WARNING: The following article refers to disturbing elements of child abuse.
Recently I’ve been seeing some news articles that have me cheering and waving pom-poms as an Attachment Parenting mama:
The downfall of the “Cry It Out” method a.k.a. “Ferberizing”:
Here’s one helpful blurb from the article:
“When babies are stressed, their bodies release the hormone cortisol, which can damage or even destroy neurons in their still-developing brains, researchers at Yale University and Harvard Medical School have found. That can lead to a higher incidence of ADHD, poor academic performance, and anti-social tendencies.
Human babies are hardwired for near-constant holding, breastfeeding, and having their other needs met quickly — the hallmarks of Attachment Parenting, Narvaez points out — in order for their brains to develop properly.”
Parents who practice Attachment Parenting and have read “The Baby Book” by Dr. Jim Sears, have known all this for years.
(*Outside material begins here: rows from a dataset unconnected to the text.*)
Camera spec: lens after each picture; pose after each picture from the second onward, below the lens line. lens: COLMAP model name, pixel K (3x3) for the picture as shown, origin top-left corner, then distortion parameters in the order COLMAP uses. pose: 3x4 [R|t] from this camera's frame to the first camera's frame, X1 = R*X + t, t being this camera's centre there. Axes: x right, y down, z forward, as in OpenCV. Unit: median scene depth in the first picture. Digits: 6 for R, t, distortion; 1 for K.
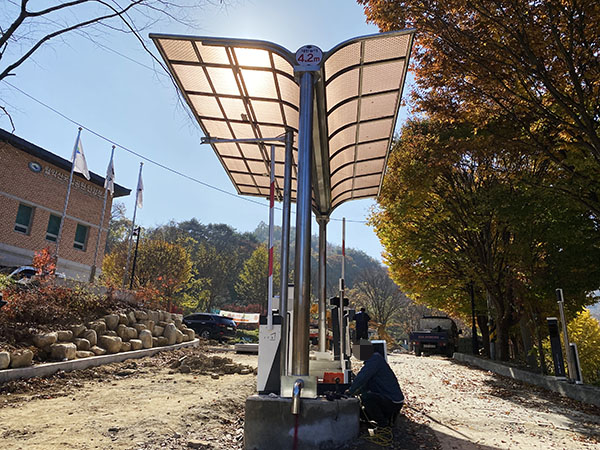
lens RADIAL K [[451.6, 0, 302.3], [0, 451.6, 226.9], [0, 0, 1]] dist [0.022092, -0.018373]
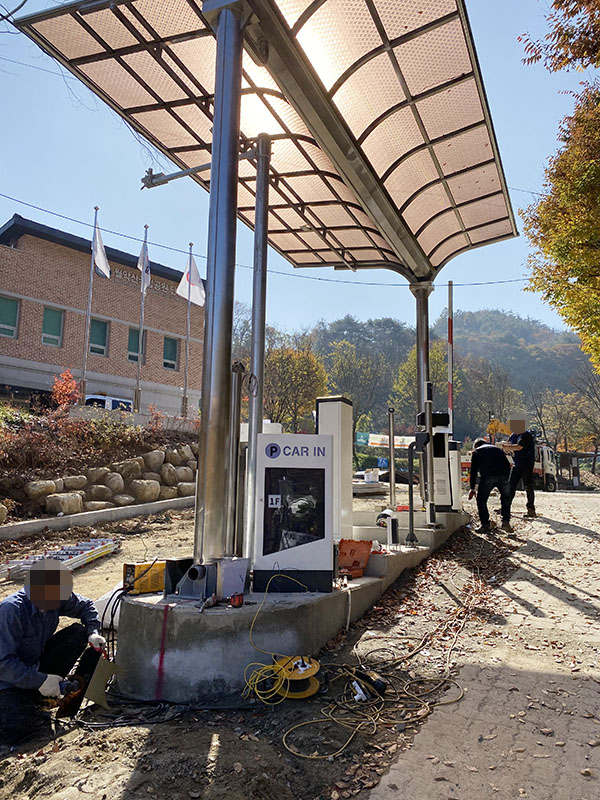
lens RADIAL K [[602.2, 0, 304.5], [0, 602.2, 402.2], [0, 0, 1]] dist [0.022092, -0.018373]
pose [[0.938791, -0.065463, -0.338211, 0.184287], [0.109430, 0.987597, 0.112595, 0.029784], [0.326645, -0.142713, 0.934310, 0.172111]]
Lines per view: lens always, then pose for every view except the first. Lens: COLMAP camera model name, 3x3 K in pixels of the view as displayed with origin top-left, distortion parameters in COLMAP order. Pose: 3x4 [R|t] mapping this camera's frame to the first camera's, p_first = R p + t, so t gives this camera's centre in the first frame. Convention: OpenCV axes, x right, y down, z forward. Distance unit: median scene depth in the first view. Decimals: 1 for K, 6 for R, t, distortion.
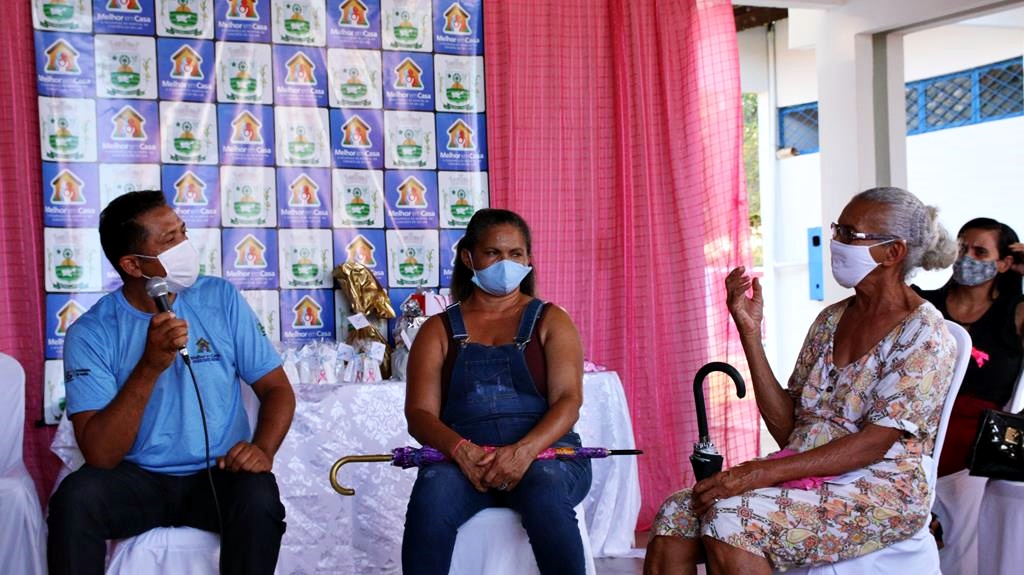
lens RADIAL K [[1789.8, 0, 512.0], [0, 1789.8, 287.5], [0, 0, 1]] dist [0.100984, 0.062830]
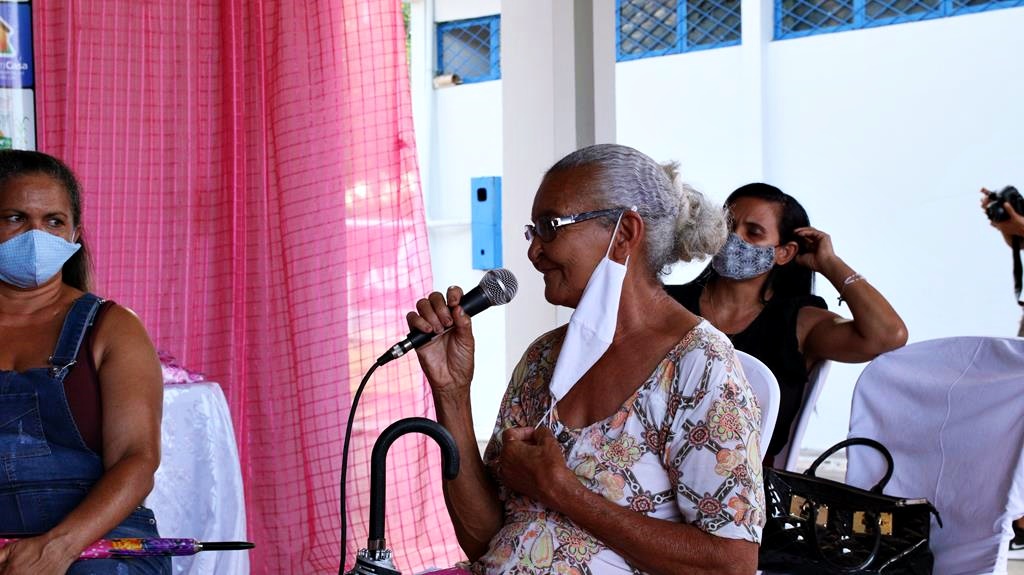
lens RADIAL K [[2150.4, 0, 510.7], [0, 2150.4, 302.8], [0, 0, 1]] dist [0.140223, 0.481795]
pose [[0.981971, 0.015943, 0.188360, 0.010498], [-0.021468, 0.999396, 0.027330, -0.009536], [-0.187811, -0.030881, 0.981720, 0.145817]]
Funny how long it takes mainstream media and mainstream pediatrics to catch up to scientific fact!
Ah well, better late than never, right?
And this little gem was found in “Parents” magazine’s January 2012 issue:
And a blurb from this article:
“In a 2010 Pediatrics study, 3-year-olds who were spanked more than twice a month were 50 percent more likely to exhibit hostile tendencies by age 5. And the potential downside for a child is severe. In her 2002 review of 88 spanking studies, Dr. Gershoff found that kids who are spanked have a significantly higher risk for aggression, depression, and relationship problems both as children and, later, as adults.
“We’re constantly discovering new risks associated with the act of spanking — like increased anxiety and a number of other mental-health problems — which makes the ‘It worked for me’ argument outdated,” says Catherine Taylor, Ph.D., assistant professor of global community health and behavioral sciences at Tulane University School of Public Health and Tropical Medicine, in New Orleans.”
and there’s this on Slate.com:
check out this blurb:
“At my medical center, for example, I recently interviewed dozens of pediatricians and subspecialists about their own experience, and many recalled being whipped with belts, slapped in the face, or hit in other ways as children. (I once went to preschool with a bruised cheek from being hit.) Yet not a single one hit his or her own children today as a routine method of discipline….They had, they said, learned more effective ways of disciplining children.”
Yes, to refrain from practicing these easy (but abusive) forms of disciplining children means that other, more effort-intensive, methods must be used, but having and raising a child is something that (hopefully mature) adults should be doing. Just because your reproductive organs are fully functional, or because you have access to the latest in InVitro technology, doesn’t necessarily mean you’re ready for the rigors of parenthood.
It is sheer, grueling labor at times – but it is DEFINITELY worth it! Just like anything in this life – whether it’s competing in the Olympics, finding the cure for cancer or any other endeavor that people pour their heart and souls into, we can’t stint on investing ourselves when it comes to raising our children.
And check out “1-2-3 Magic!” by Dr. Thomas Phelan
they’re great alternatives to “crying it out” and spanking!